Big tech companies are rapidly investing in emerging AI startups in order to gain early control and benefit from the AI ​​boom. Notably, this can be seen through partnerships such as Microsoft and OpenAI, NVIDIA Inflection AIand Google and Anthropy.

However, such collaborations can lead to market dominance, making it more difficult for other independent companies to obtain financing, attract talent, or compete with advanced technology and access to larger players.

Complete mergers and acquisitions often trigger extensive regulatory scrutiny and potential antitrust proceedings for this reason, which can delay or impede proceedings. To avoid this situation, big tech companies instead make strategic investments in promising startups and hire their best talent, allowing them to gain influence and access to innovative technologies unchecked.
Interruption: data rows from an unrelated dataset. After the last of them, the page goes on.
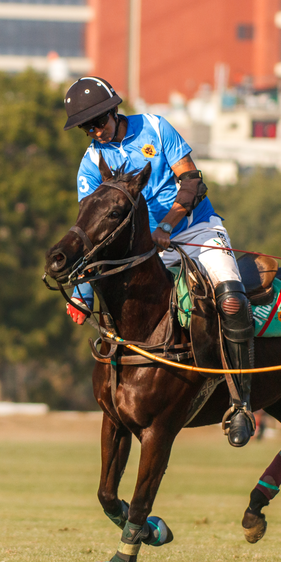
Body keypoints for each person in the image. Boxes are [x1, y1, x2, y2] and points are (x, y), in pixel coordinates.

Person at [63, 76, 254, 447]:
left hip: (197, 231)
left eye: (97, 122)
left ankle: (241, 402)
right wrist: (82, 292)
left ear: (113, 111)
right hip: (145, 252)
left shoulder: (154, 127)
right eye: (86, 128)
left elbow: (192, 181)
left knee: (231, 299)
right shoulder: (90, 164)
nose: (95, 132)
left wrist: (167, 224)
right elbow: (92, 231)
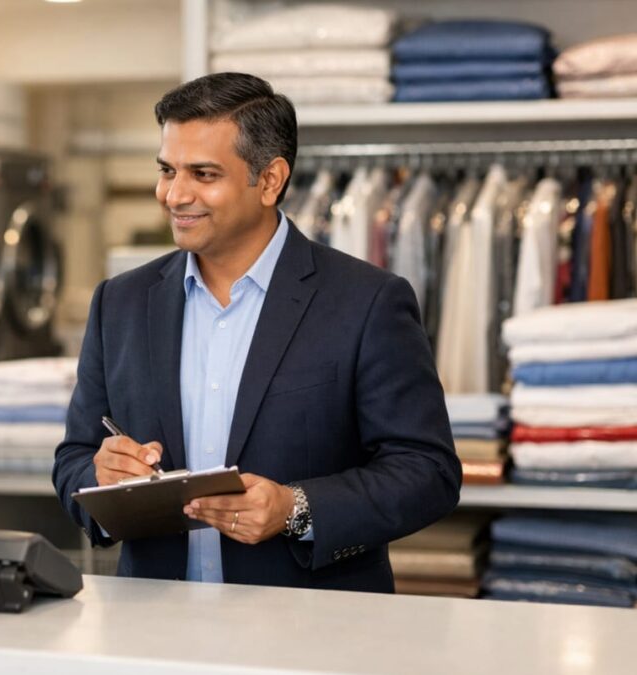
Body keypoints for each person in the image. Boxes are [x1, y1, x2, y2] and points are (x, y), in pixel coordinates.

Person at [53, 73, 461, 590]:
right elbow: (73, 460)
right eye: (166, 170)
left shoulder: (367, 301)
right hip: (156, 628)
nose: (174, 194)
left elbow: (429, 473)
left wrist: (297, 509)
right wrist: (101, 479)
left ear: (270, 180)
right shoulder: (122, 302)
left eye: (203, 174)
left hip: (312, 632)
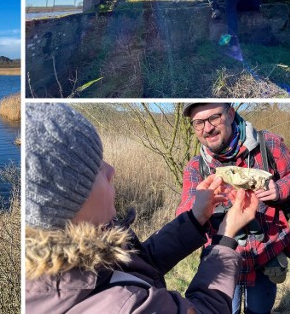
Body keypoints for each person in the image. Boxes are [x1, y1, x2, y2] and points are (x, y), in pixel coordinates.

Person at [26, 103, 260, 313]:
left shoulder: (83, 251)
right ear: (69, 199)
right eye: (96, 168)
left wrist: (195, 217)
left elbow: (140, 263)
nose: (111, 170)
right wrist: (226, 237)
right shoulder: (123, 305)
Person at [177, 103, 290, 314]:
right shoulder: (196, 167)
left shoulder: (268, 145)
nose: (207, 128)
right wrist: (201, 206)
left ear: (230, 113)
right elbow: (183, 216)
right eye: (198, 123)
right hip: (223, 265)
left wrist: (279, 189)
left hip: (266, 254)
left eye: (214, 118)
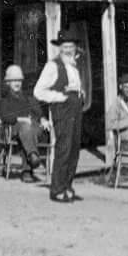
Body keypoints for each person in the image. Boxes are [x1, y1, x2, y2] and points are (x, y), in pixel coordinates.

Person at [36, 38, 90, 201]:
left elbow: (74, 87)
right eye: (65, 47)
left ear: (75, 48)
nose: (68, 50)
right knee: (64, 148)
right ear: (59, 48)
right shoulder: (52, 66)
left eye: (71, 46)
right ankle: (57, 189)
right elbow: (39, 91)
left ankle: (67, 185)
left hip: (75, 109)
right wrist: (61, 97)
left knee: (74, 149)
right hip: (62, 110)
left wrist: (80, 94)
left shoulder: (74, 66)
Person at [0, 61, 43, 178]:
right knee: (25, 128)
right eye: (13, 80)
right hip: (13, 129)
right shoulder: (5, 100)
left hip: (31, 129)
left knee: (28, 131)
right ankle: (29, 166)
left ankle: (31, 158)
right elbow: (5, 117)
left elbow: (38, 112)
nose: (16, 83)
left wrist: (43, 118)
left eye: (19, 80)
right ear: (8, 83)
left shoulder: (27, 98)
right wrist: (21, 119)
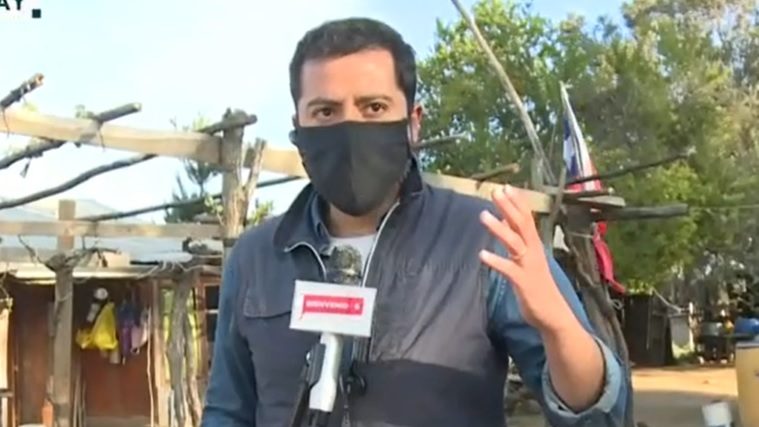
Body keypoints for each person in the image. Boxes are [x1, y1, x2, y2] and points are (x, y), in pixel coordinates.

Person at [201, 17, 628, 427]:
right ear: (298, 128)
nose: (350, 128)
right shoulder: (255, 258)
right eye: (326, 111)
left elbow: (600, 415)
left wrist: (559, 328)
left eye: (374, 107)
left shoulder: (485, 240)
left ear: (413, 123)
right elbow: (228, 412)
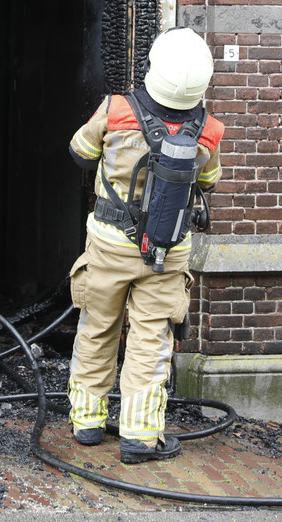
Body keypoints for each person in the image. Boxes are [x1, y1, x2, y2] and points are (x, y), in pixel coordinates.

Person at [66, 27, 225, 464]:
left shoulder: (116, 109)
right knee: (151, 341)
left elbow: (80, 150)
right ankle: (139, 436)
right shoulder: (208, 129)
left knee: (98, 326)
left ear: (154, 66)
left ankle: (88, 423)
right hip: (167, 253)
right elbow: (209, 181)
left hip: (109, 244)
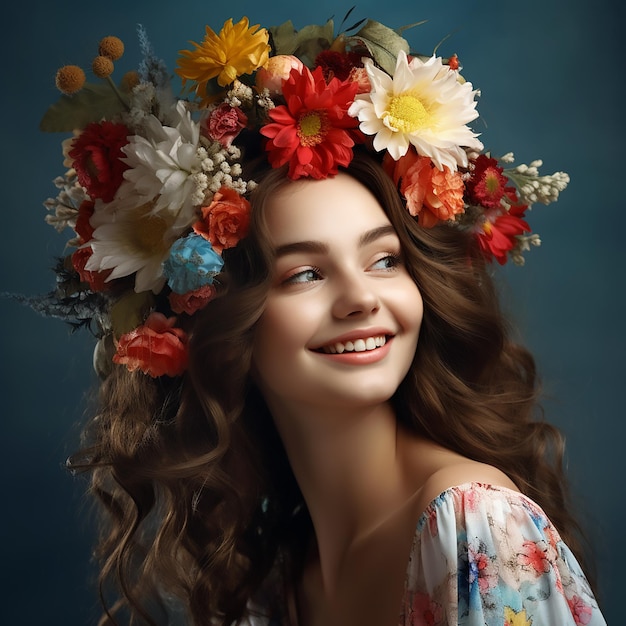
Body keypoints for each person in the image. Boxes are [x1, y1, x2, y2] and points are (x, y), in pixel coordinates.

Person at [35, 12, 605, 626]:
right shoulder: (273, 572)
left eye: (385, 260)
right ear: (213, 318)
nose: (361, 298)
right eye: (305, 273)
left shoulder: (478, 525)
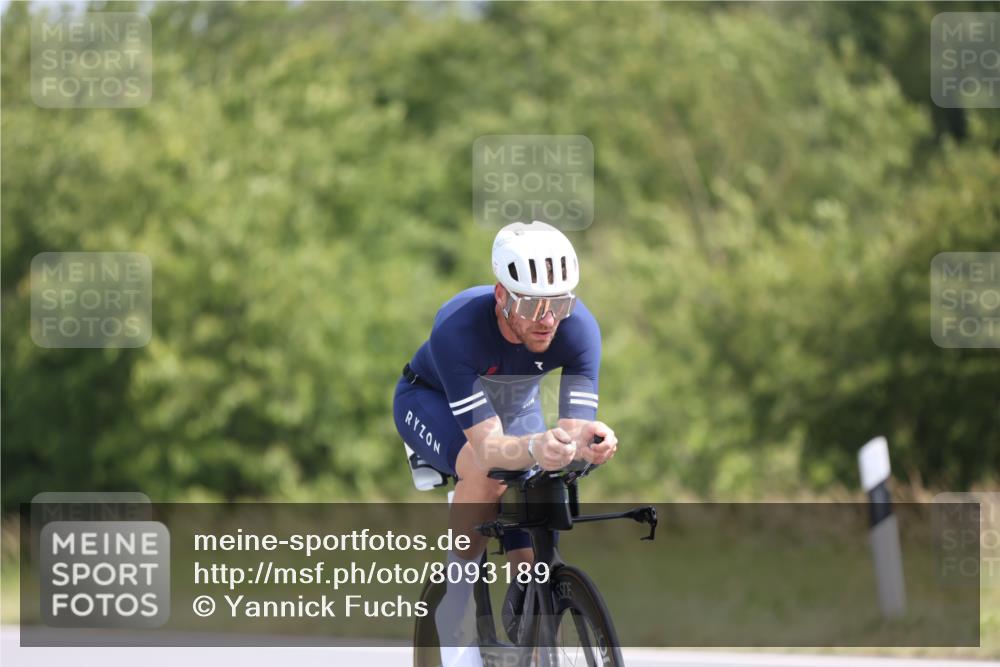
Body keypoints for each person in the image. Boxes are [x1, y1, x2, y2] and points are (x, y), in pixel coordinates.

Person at [393, 220, 618, 667]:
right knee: (486, 472)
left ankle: (531, 617)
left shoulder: (579, 328)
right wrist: (534, 446)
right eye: (533, 305)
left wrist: (588, 442)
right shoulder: (457, 327)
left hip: (515, 406)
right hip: (431, 399)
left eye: (558, 302)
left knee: (542, 490)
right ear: (502, 296)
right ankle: (454, 602)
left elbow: (573, 428)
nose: (548, 318)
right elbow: (490, 448)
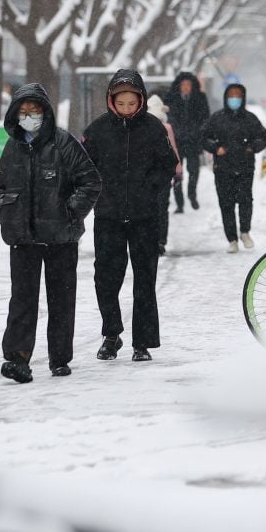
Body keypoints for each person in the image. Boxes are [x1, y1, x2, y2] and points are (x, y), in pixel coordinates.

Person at [0, 83, 101, 383]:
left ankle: (60, 358)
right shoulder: (13, 146)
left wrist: (70, 212)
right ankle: (17, 359)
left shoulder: (64, 143)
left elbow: (90, 181)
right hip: (23, 238)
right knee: (22, 300)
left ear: (46, 112)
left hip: (60, 238)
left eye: (35, 111)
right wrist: (5, 212)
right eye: (23, 111)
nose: (29, 117)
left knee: (61, 300)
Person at [82, 69, 178, 362]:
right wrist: (99, 193)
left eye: (132, 103)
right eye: (121, 103)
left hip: (144, 216)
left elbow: (168, 165)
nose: (126, 109)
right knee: (106, 278)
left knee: (145, 279)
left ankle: (142, 342)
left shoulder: (153, 128)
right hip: (108, 216)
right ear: (111, 101)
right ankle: (111, 334)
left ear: (141, 101)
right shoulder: (97, 130)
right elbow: (84, 169)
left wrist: (150, 189)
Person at [202, 83, 266, 253]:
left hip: (245, 167)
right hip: (223, 167)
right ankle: (232, 239)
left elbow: (263, 137)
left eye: (237, 96)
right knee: (226, 203)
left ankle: (245, 232)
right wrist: (215, 148)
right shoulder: (217, 118)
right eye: (231, 96)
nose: (234, 99)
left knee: (245, 200)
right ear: (226, 98)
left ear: (243, 98)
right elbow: (203, 137)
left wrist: (252, 147)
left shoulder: (250, 119)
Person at [165, 71, 210, 212]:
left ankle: (192, 194)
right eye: (183, 84)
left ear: (193, 86)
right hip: (176, 142)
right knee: (177, 173)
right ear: (178, 85)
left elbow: (205, 118)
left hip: (193, 142)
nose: (185, 87)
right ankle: (179, 203)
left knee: (194, 171)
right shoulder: (171, 98)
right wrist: (176, 132)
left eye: (188, 84)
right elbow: (167, 118)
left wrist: (197, 133)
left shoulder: (200, 98)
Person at [146, 94, 182, 256]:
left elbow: (173, 149)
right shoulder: (160, 128)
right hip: (156, 174)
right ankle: (157, 240)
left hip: (157, 174)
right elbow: (174, 149)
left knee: (157, 208)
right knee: (158, 209)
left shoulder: (165, 128)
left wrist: (177, 170)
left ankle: (158, 240)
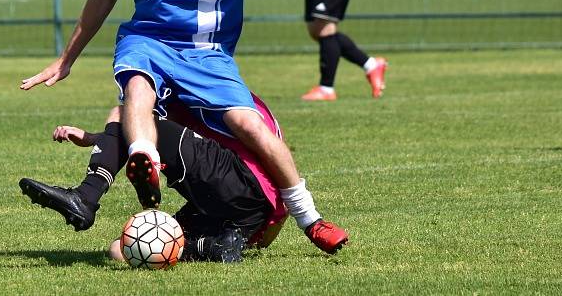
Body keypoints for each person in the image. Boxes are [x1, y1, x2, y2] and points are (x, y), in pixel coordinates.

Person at [20, 0, 404, 246]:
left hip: (208, 53)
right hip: (149, 40)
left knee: (250, 125)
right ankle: (144, 163)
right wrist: (66, 59)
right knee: (135, 90)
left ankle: (311, 218)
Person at [19, 94, 347, 263]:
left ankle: (86, 197)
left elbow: (131, 121)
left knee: (124, 111)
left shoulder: (199, 84)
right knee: (122, 249)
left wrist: (310, 219)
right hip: (253, 211)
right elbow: (276, 161)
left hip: (233, 179)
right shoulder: (235, 94)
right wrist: (95, 138)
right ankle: (209, 247)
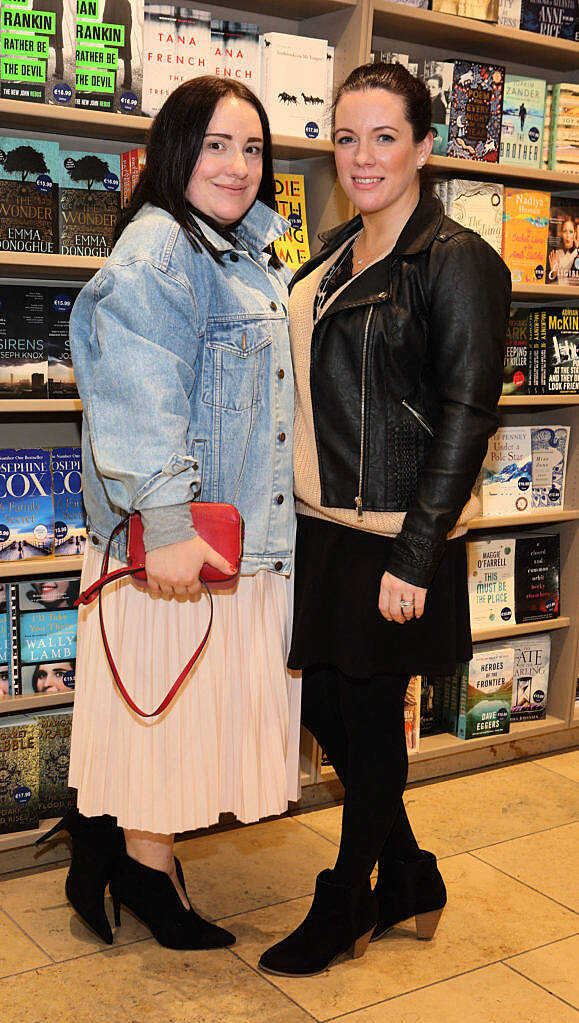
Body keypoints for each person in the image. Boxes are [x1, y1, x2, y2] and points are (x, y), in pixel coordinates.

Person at [258, 61, 511, 978]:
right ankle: (408, 873)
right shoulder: (330, 252)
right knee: (328, 704)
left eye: (384, 137)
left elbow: (466, 417)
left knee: (366, 720)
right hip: (322, 525)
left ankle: (349, 897)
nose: (360, 156)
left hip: (397, 537)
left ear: (424, 148)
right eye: (345, 135)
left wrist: (413, 553)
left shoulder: (456, 262)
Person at [38, 76, 297, 953]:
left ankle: (109, 847)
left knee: (169, 719)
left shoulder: (241, 247)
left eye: (253, 148)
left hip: (221, 539)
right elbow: (139, 395)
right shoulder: (159, 251)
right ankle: (144, 872)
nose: (237, 165)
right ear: (173, 152)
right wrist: (173, 526)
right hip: (176, 541)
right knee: (165, 724)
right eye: (216, 145)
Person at [548, 215, 579, 285]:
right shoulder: (556, 254)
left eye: (571, 232)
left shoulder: (576, 254)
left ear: (575, 234)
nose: (568, 235)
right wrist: (553, 273)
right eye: (565, 231)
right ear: (561, 233)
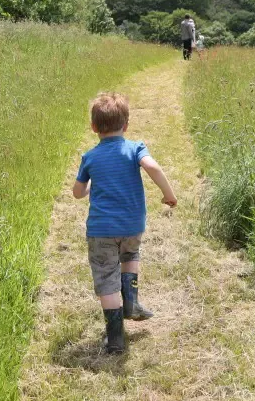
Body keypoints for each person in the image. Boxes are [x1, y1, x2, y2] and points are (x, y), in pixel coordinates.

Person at [72, 92, 177, 354]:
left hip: (101, 231)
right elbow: (152, 167)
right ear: (126, 126)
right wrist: (168, 194)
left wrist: (90, 186)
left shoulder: (90, 157)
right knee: (131, 253)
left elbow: (77, 192)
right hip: (132, 224)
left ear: (94, 127)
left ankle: (116, 338)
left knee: (107, 277)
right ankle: (131, 301)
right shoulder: (135, 148)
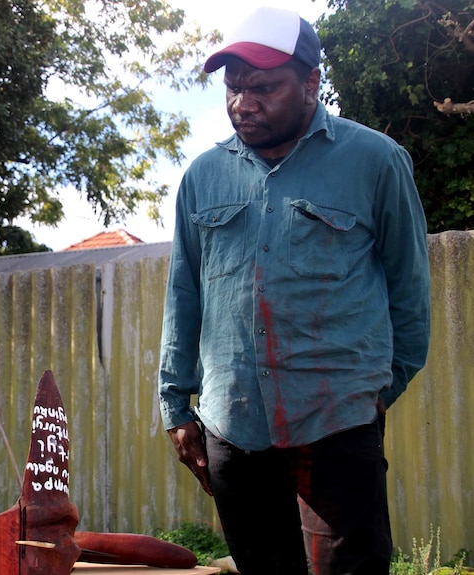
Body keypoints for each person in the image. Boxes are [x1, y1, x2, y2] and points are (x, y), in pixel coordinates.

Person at [157, 6, 431, 575]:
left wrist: (381, 389)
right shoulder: (203, 178)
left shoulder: (375, 161)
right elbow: (184, 294)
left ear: (311, 84)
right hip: (233, 422)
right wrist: (176, 406)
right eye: (233, 88)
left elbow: (410, 291)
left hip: (337, 419)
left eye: (262, 89)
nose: (243, 104)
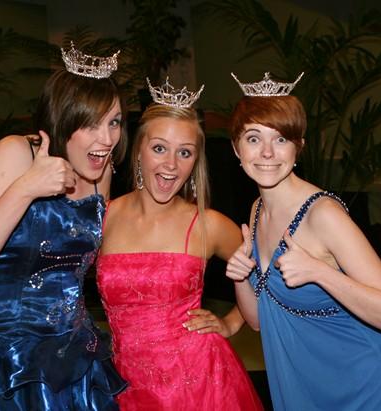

In an April report on How the CMA views the foundational models of AIThe CMA said: “Without fair, open and effective competition and strong consumer protection, underpinned by these principles, we see a real risk that the full potential of organizations or individuals to use AI to innovate and disrupt will not be realized, and its benefits will not be widely shared across the world.” the society.

“That is why we have established fundamental principles that we consider crucial to protecting those circumstances. It is essential that competition agencies work with market participants and other interested stakeholders to shape these positive outcomes.”

SEE: Delaying UK AI deployment by five years could cost economy more than £150bn, according to Microsoft report

The CMA is looking to identify “relevant merger status(s)” that would allow big tech companies to “protect themselves from competition” in the UK. It says “a range of different types of transactions and arrangements” could represent a suitable merger with the UK. Provisions Corporations Law 2002.

The draft Digital Markets, Competition and Consumer Law passed in May also “anticipates new powers for the Capital Markets Authority.” According to the April report, the CMA is able to “enforce the consumer protection law against violating companies” and impose non-compliance penalties of up to 10% of a company’s total sales worldwide.

“We stand ready to use these new powers to raise standards in the market and, if necessary, to deal with companies that do not adhere to the rules through enforcement action,” she added.

Furthermore, in July the CMA issued a joint statement with the European Commission, the US Department of Justice, and the US Federal Trade Commission, in which they committed to studying whether the AI ​​industry allows for sufficient competition.